There must have been a sale on lemons at some point because my mother relented. I recall that she noted the cost of sugar and lemons ahead of time because my profits would have to pay that amount back. I sincerely didn’t understand that I could not afford to drink any lemonade myself because the profits would be gone. And, oh, the anticipated profits! I was quite sure that the stand would do better than break even initially and the limited success would have me rolling in cash in a matter of days.
Although I don’t recall much of the day when I learned one of the pitfalls of capitalism, namely bankruptcy, I do believe that my oldest sister was my only customer. There are a chain of memories connected to this one, however. In my early twenties I was joking with a colleague who suggested we stand on the corner to raise some more money by hold a sign reading, “Two cookies for a quarter.” The double entendre was intended. Then there are the numerous conversations my late husband and I had about seeing young people in our middle class neighborhood setting up lemonade stands with linen cloths and plastic cups that would eat all of their possible profits. We were pretty confident that their flip-flops cost more than they’d bring in a week. We’d also chuckle at the few children who offered two sizes of drink for $1 and $2.50, though the latter was possibly only a third larger than the former. Still, my current neighbors could afford to drop some coin for the sake of nostalgia.
What prompted this trip down memory lane was my recent purchase of a pair of shoes for $.01. That’s right. One penny. I went to a favorite shop in Chicago on a lark earlier in the week and scoured the racks for a buy on my favorite brand of shoes. Within minutes I found a pair marked at $59 with a label that said it was comparable to a $149 pair. Oh, the joy! You see, this particular style and brand is one I had been eyeing at full retail at $329. Clearly there was an error. I tried them on. Clouds! Snap, they would be mine. Because of my good fortune, I looked for more and found another I liked, also at a good price. I picked up socks, too. At the cashier counter, the clerk scanned the first pair three times before asking if I knew the price at which they were ringing up. I assumed he would tell me a higher figure because I knew the full retail. “No,” he said. “They are ringing up at one cent. You are in luck.”
A couple of hours later, as I walked to the train, I gave the first person who asked for change a five dollar bill. The next one got a ten. The third didn’t even ask, but was verbose in his appreciation of the twenty.

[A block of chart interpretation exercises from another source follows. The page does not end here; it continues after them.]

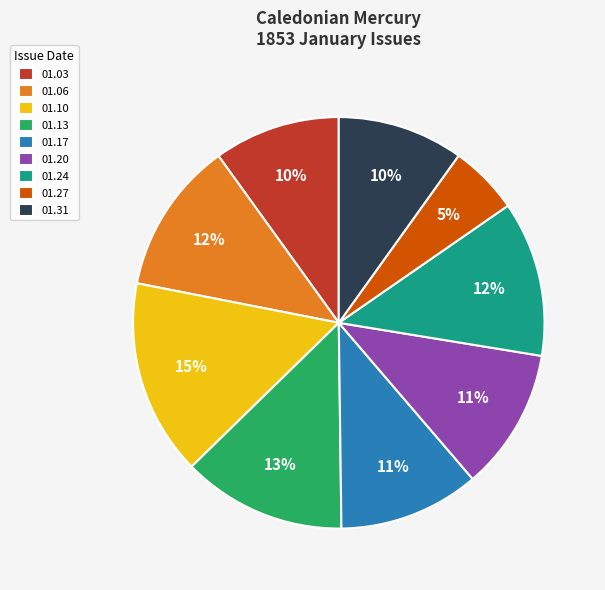

Count the number of slices in the pie.

9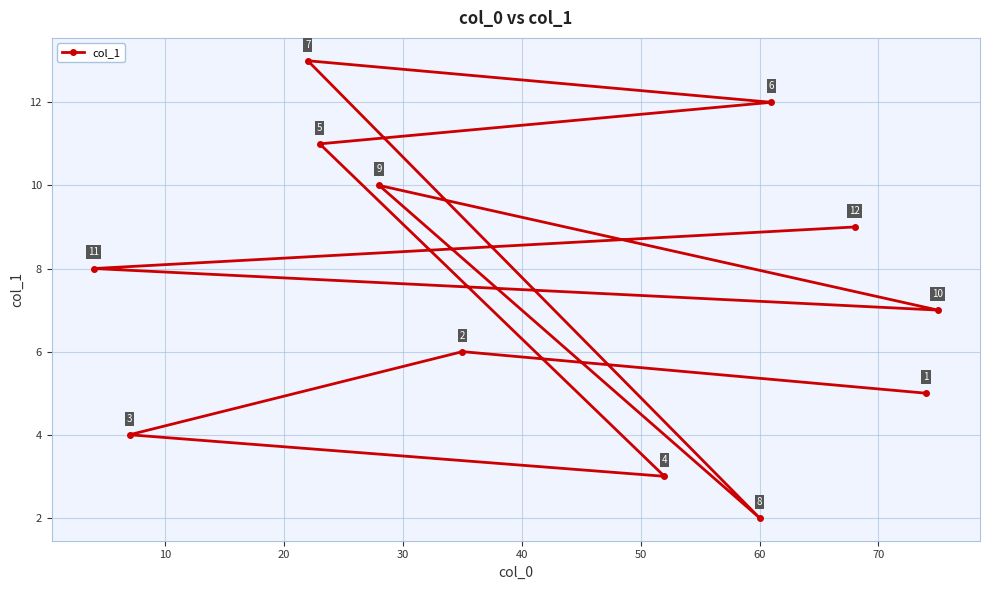

What is the value of the 7th point from the left?

3.0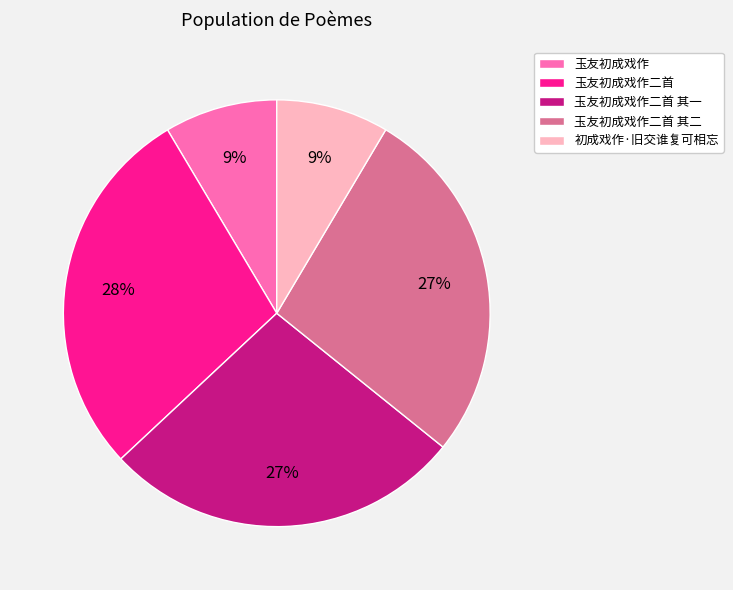

To the nearest percent, what is the average slice percentage?

20%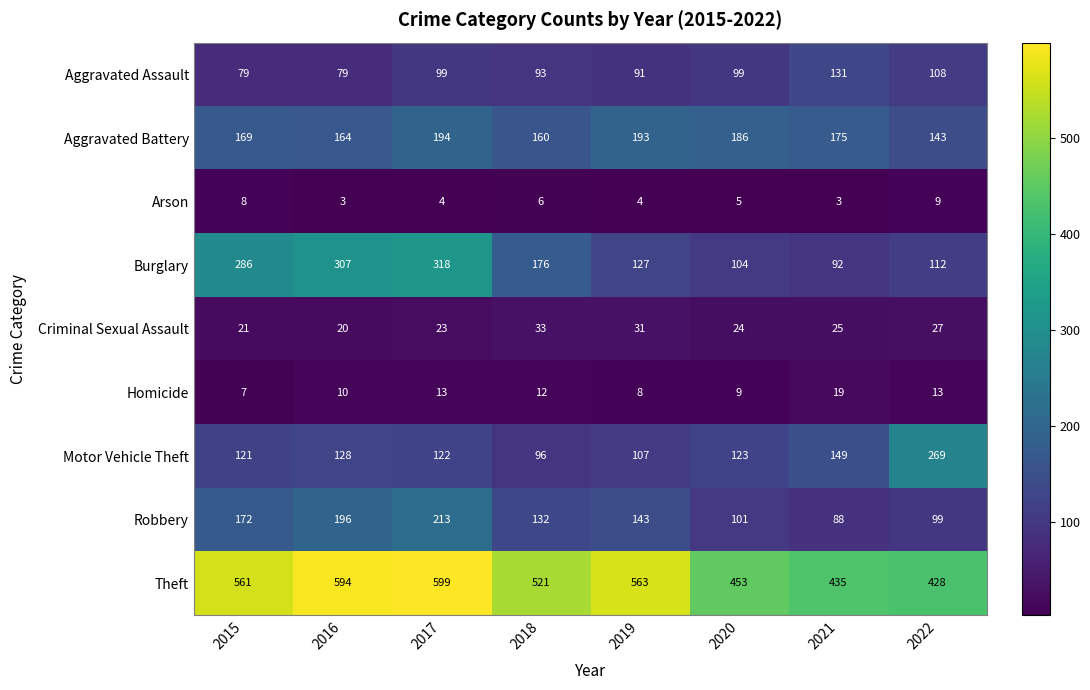

Count the number of categories in the chart.

8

I realized that the $.01 shoes could not even be worn by these folks on the street. These double monk strap cap toe beauties would be useless and precious and stupid. I asked myself when I learned greed and the lemonade stand immediately came to mind. I would love to pretend that if the train were not coming in so soon, I would have stopped longer to meet the men I gave $35, to find out about their lives, and where they were spending the night. It would make me feel really good to know that I apologized to them for not being better at interrupting the system that keeps them on the street and me in $329 shoes for a penny. But I didn’t apologize.
I want to apologize, but I am not ready to do so. I want an end to poverty, but I am not so sure I want to do what is needed to end it. I am sorry that I have not done a better job at ending poverty. I cannot rest on the money I have given or the work I have done. It has been necessary effort but insufficient to even make a dent in what must be done. I regret that I have not done better, am not doing better at it even now. I am looking at the origins of my induction into capitalism and greed. But, I have not devoted the time and intellectual energy to land on the actions that will change things. Until I do, my apology is incomplete.